Monday, June 6, 2022

Jun 6 2022 Day 363 Revelation 15:1–17:18



Lord, who will not fear and glorify your name?



Amidst the descriptions of seas of glass, beasts with seven heads and ten horns, and frogs coming out of the mouth of a dragon, is this phrase. I’m grateful, again, for the accompanying reflection or again, I would have missed it.

The reflection is written by Gerald May, and he writes about the dark night of the soul. This is a concept whereby people of faith stumble and doubt and feel great distance from God. He argues that the dark night of the soul isn’t a night or a season; it’s always with us. He even goes so far as to suggest that it isn’t a bad thing.

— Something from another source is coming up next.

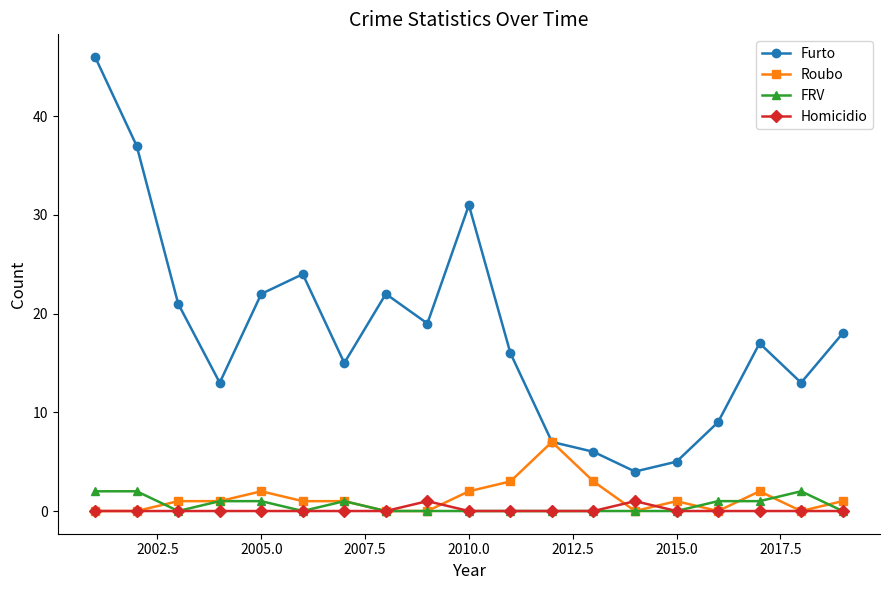

After their last crossing, which series has the higher values: FRV or Roubo?

Roubo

He likens it to a child’s acceptance of mystery and unknowing. As we grow up, we become less and less comfortable with mystery and not knowing things. The dark night of the soul is the scarier, but necessary companion to our growing in deep faith and letting go of our need for knowing. It’s our reclaiming of mystery because of a deep faith in God’s providence.

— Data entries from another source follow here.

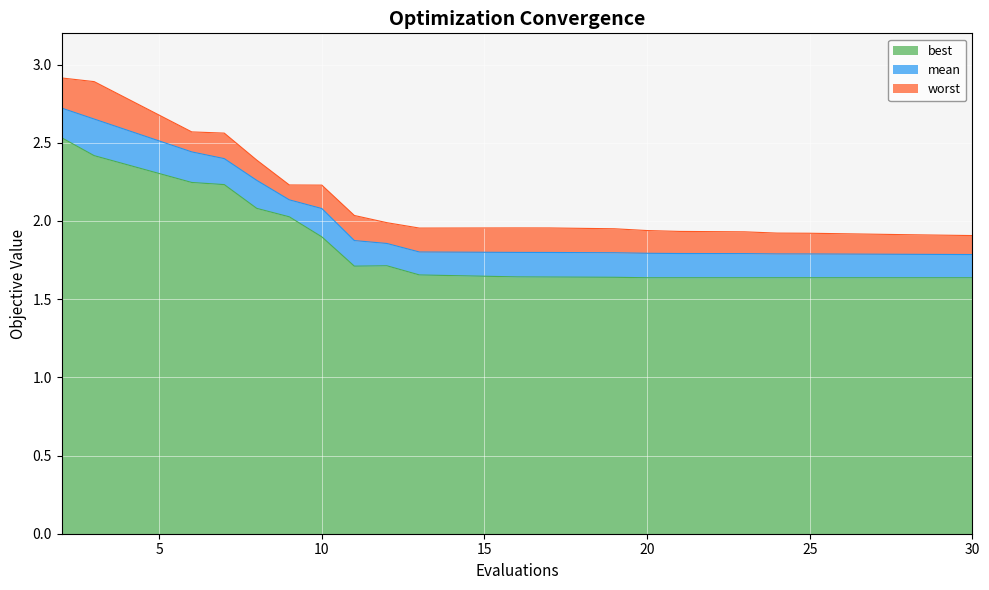

What is the average value of the mean series?

2.0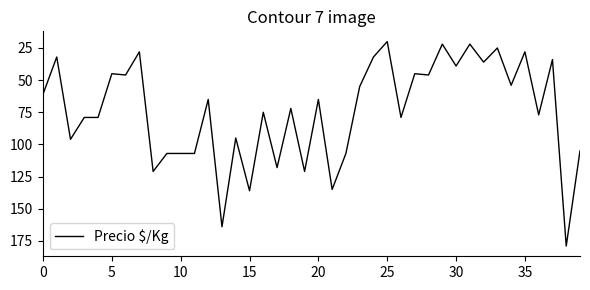

What is the minimum value shown in the chart?

20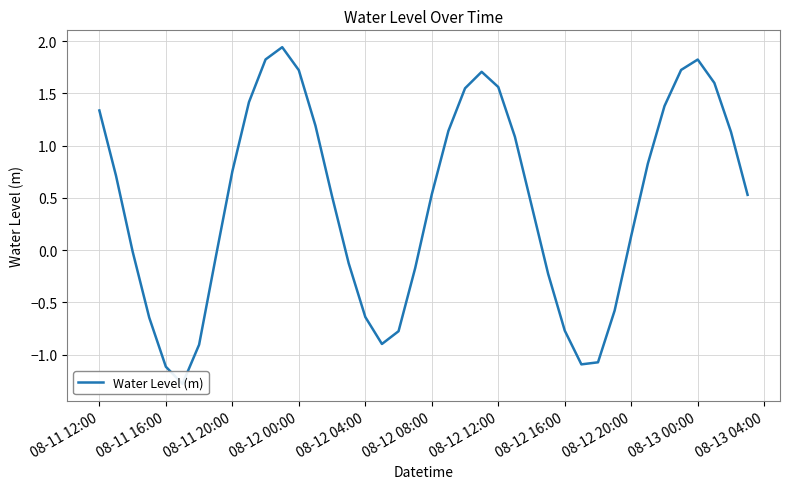

Reading left to right, extract all data points from this chart.

1.3	0.7	-0.0	-0.6	-1.1	-1.3	-0.9	-0.1	0.8	1.4	1.8	1.9	1.7	1.2	0.5	-0.1	-0.6	-0.9	-0.8	-0.2	0.5	1.1	1.5	1.7	1.6	1.1	0.4	-0.2	-0.8	-1.1	-1.1	-0.6	0.1	0.8	1.4	1.7	1.8	1.6	1.1	0.5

As children the whole world is a mystery and uncertainty. We need a foundation on which to grow and become the people we are made to be. As a result, we undergird our world with knowledge and certainty and principles. The house that sits on that foundation is the world. The reality of the uncertainty of the world remains, but we can proceed with more confidence because we are armed with our self-made truths that create the illusion of knowing. Our house is secure on the foundation of knowledge. Or at least we think so. 

Perhaps what May is suggesting is that the dark night of the soul is the slow disintegration of that self-made foundation. Every time, something we know as a truth is shaken, our foundation is shaken and we go through periods of doubt and questioning. With God’s grace, that void is filled with faith. It’s definitely an unsettling process. And as we grow in relationship with God, we slowly dismantle our false foundation of certitude.

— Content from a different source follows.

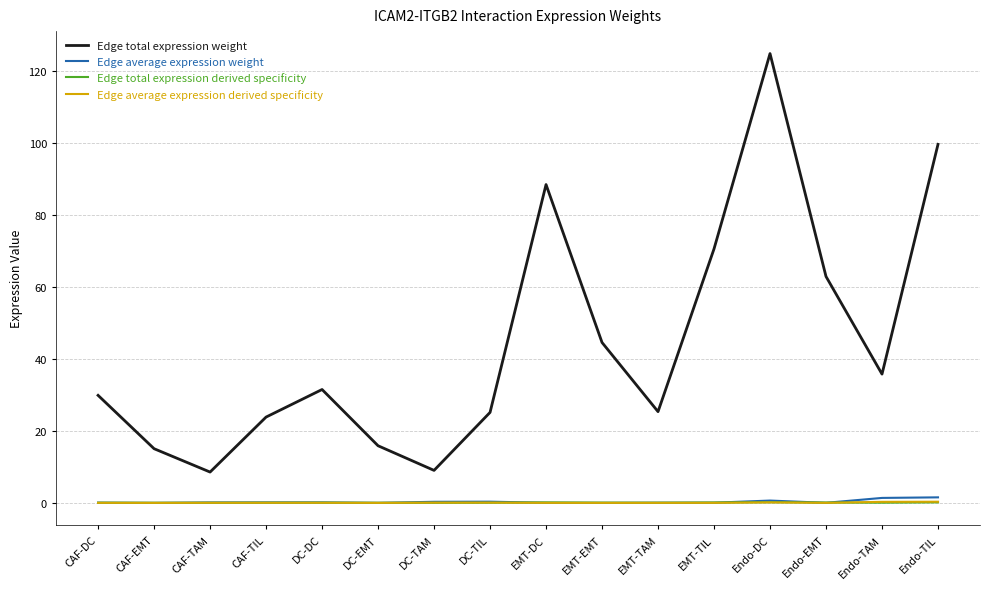

True or false: Edge average expression derived specificity has more than 2 points higher than both neighbors.

True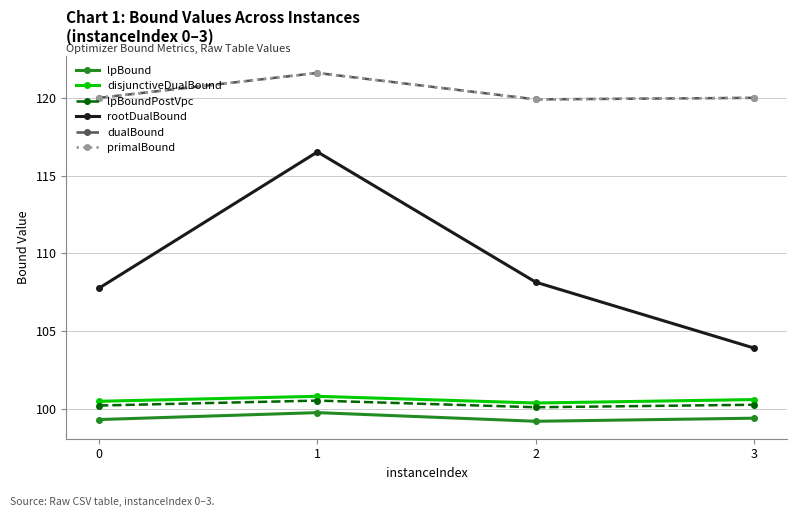

What is the total value across all series at 0?

647.8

We still live in a world of mystery and uncertainty, but we are living in a world made more secure by faith in God. How firm a foundation, ye saints of the Lord, is laid for your faith in his excellent word.

This morning, I’m thinking about how to recognize the false foundations I’ve built, and to embrace that unnerving process of swapping out knowledge for faith. Life is a beautiful mystery. I want to celebrate that mystery and uncertainty, and live by faith.